■ **WHAT THIS TASK INVOLVES**
Which of the lines in the data below contain the string "ApiGateway"? Copy each of them.

(Rendered images with source text)
►

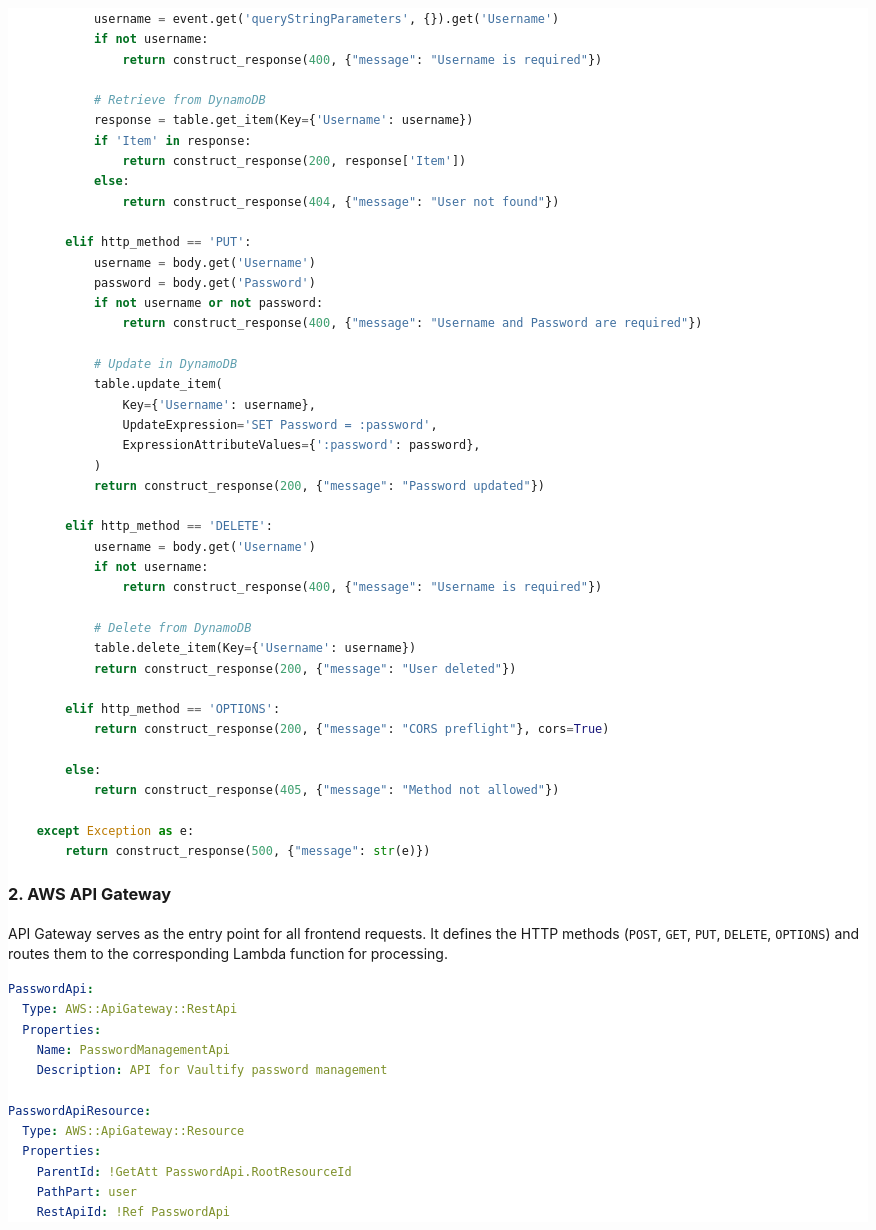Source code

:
 ```python
            username = event.get('queryStringParameters', {}).get('Username')
            if not username:
                return construct_response(400, {"message": "Username is required"})

            # Retrieve from DynamoDB
            response = table.get_item(Key={'Username': username})
            if 'Item' in response:
                return construct_response(200, response['Item'])
            else:
                return construct_response(404, {"message": "User not found"})

        elif http_method == 'PUT':
            username = body.get('Username')
            password = body.get('Password')
            if not username or not password:
                return construct_response(400, {"message": "Username and Password are required"})

            # Update in DynamoDB
            table.update_item(
                Key={'Username': username},
                UpdateExpression='SET Password = :password',
                ExpressionAttributeValues={':password': password},
            )
            return construct_response(200, {"message": "Password updated"})

        elif http_method == 'DELETE':
            username = body.get('Username')
            if not username:
                return construct_response(400, {"message": "Username is required"})

            # Delete from DynamoDB
            table.delete_item(Key={'Username': username})
            return construct_response(200, {"message": "User deleted"})

        elif http_method == 'OPTIONS':
            return construct_response(200, {"message": "CORS preflight"}, cors=True)

        else:
            return construct_response(405, {"message": "Method not allowed"})

    except Exception as e:
        return construct_response(500, {"message": str(e)})
```

### **2. AWS API Gateway**

API Gateway serves as the entry point for all frontend requests. It defines the HTTP methods (`POST`, `GET`, `PUT`, `DELETE`, `OPTIONS`) and routes them to the corresponding Lambda function for processing.

```yaml
PasswordApi:
  Type: AWS::ApiGateway::RestApi
  Properties:
    Name: PasswordManagementApi
    Description: API for Vaultify password management

PasswordApiResource:
  Type: AWS::ApiGateway::Resource
  Properties:
    ParentId: !GetAtt PasswordApi.RootResourceId
    PathPart: user
    RestApiId: !Ref PasswordApi

```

◄

■ **RESULT BELOW**
  Type: AWS::ApiGateway::RestApi
  Type: AWS::ApiGateway::Resource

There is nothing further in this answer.